Holidaying is one thing, but I do appreciate that there is alot more to relocating. I just don't know where to begin gathering the information I need to get started!

All help / advice would be gratefully appreciated, and I thank you in advance for your time and effort.

Kind regards to all,

Maxine and Lillie-Rose x


----------



## tpebop (Nov 2, 2009)

Maxine. We are retired on Rhodes.First off you will find it very difficult to find work.In our village alone in the past year, 7 British families have had to return to the UK because of lack of work. Greeks are finding it difficult to find work.
Supposing you did find work. You would need to pay for child care for your daughter.Education in Greece is very very expensive.
So with due respect You need to have a re think.


----------



## Kypros (Jun 29, 2011)

Rhodes is a nice place to live, but times are hard there at the moment. You really need to be sure of work and have plenty of funds to see you through.


----------



## maximax68 (Jun 22, 2011)

Kypros said:


> Rhodes is a nice place to live, but times are hard there at the moment. You really need to be sure of work and have plenty of funds to see you through.


Thank you for the thread 
Times are hard here too - I just think that my money would reap a better quality of life in Rhodes than here in London!

And I really don't relish the thought of working now until I'm 68 before I am of pension age - I think I'd be better off cashing my pension in and running )


----------



## tryanything (Jul 8, 2011)

maximax68 said:


> Thank you for the thread
> Times are hard here too - I just think that my money would reap a better quality of life in Rhodes than here in London!
> 
> And I really don't relish the thought of working now until I'm 68 before I am of pension age - I think I'd be better off cashing my pension in and running )

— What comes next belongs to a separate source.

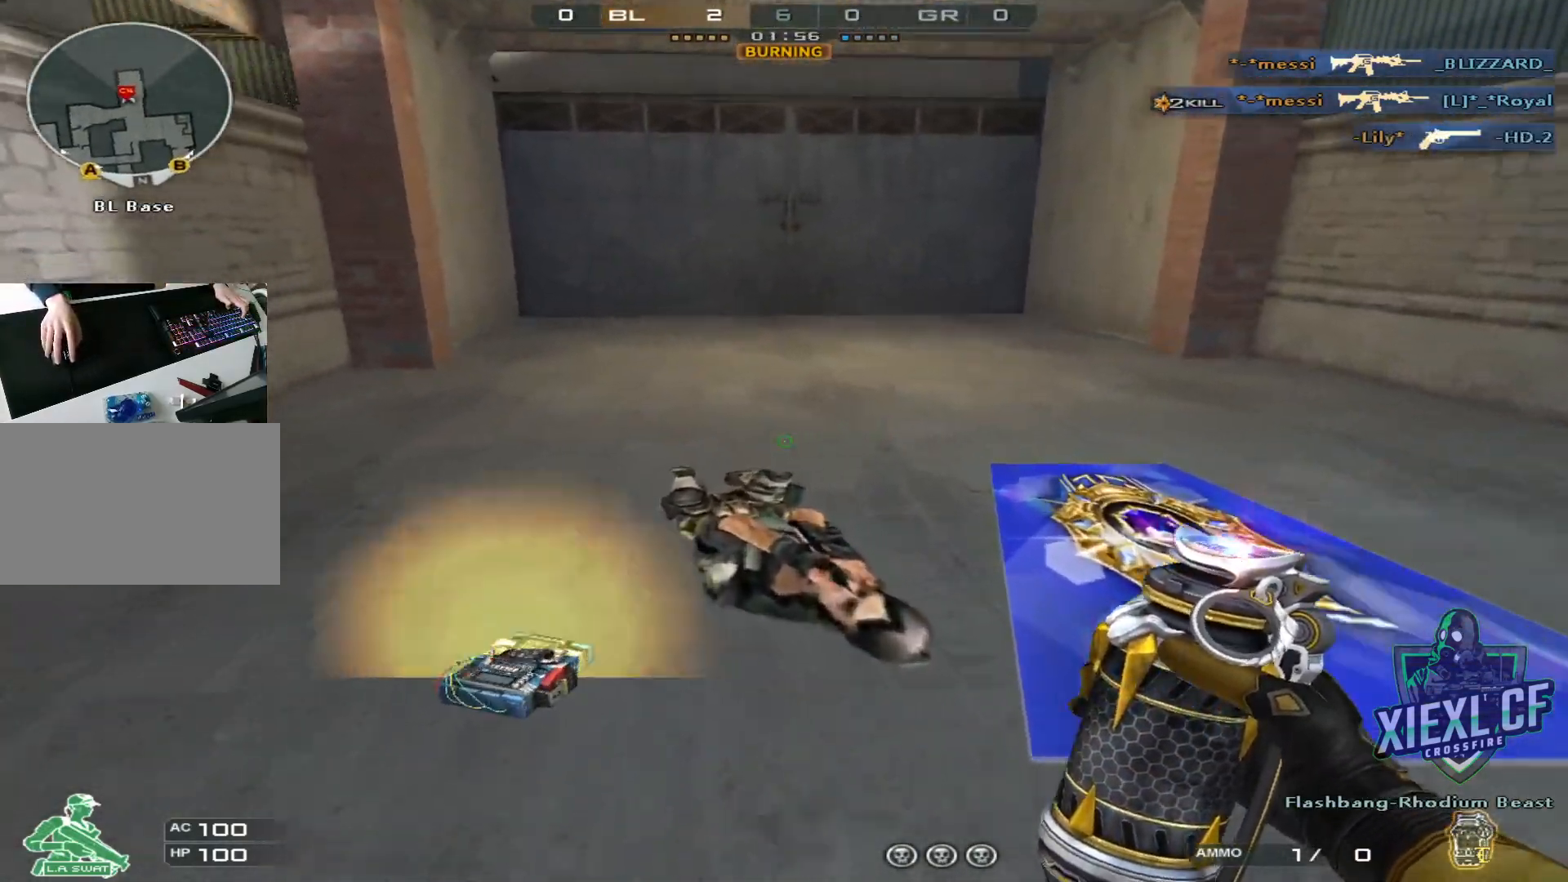
{"keys": ["a", "w"], "mouse": [], "events": [[483, "a", "down"]]}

HI Maximax , you should do whatever it is you have your heart set on ! Rhodes is a beautiful place to live, but the best advice i can give you is go and try it for a year. The UK isnt going to dissapear and if it doesnt work out you can always return, it will also have been a great adventure for you and your daughter. If you rent there for a while and absorb and learn about the lifestyle, you are then free to make your own decision based on what you know and like about the place and not be to reliant on other peoples experience. Hope this helps.


----------



## tryanything (Jul 8, 2011)

maximax68 said:


> Hi everyone,
> 
> I am a 43 years old single mum with a daughter aged 7.
> I have been holidaying on Rhodes for 15 years and feel it's time to maybe make a permanent move there.
> ...


Maxine, my wife is Greek (from Rhodes) and we have 3 children 13, 11 and 6. We are planning a move there sometime next year. if you send me an e mail i can send you several links to sites that can help you out. As i am new to this forum i have no clue how we exchange e mail addresses....


----------



## maximax68 (Jun 22, 2011)

tryanything said:


> Maxine, my wife is Greek (from Rhodes) and we have 3 children 13, 11 and 6. We are planning a move there sometime next year. if you send me an e mail i can send you several links to sites that can help you out. As i am new to this forum i have no clue how we exchange e mail addresses....


Thanks for the upbeat reply...maximax68 @ bt internet . com


----------



## tryanything (Jul 8, 2011)

tryanything said:


> Maxine, my wife is Greek (from Rhodes) and we have 3 children 13, 11 and 6. We are planning a move there sometime next year. if you send me an e mail i can send you several links to sites that can help you out. As i am new to this forum i have no clue how we exchange e mail addresses....


HI Maxine, I,ll e mail you over some hopefully useful links to sites.


----------



## tryanything (Jul 8, 2011)

tryanything said:


> HI Maxine, I,ll e mail you over some hopefully useful links to sites.


Maxine I,ll e mail you some stuff tomorrow (Sunday) cheers


----------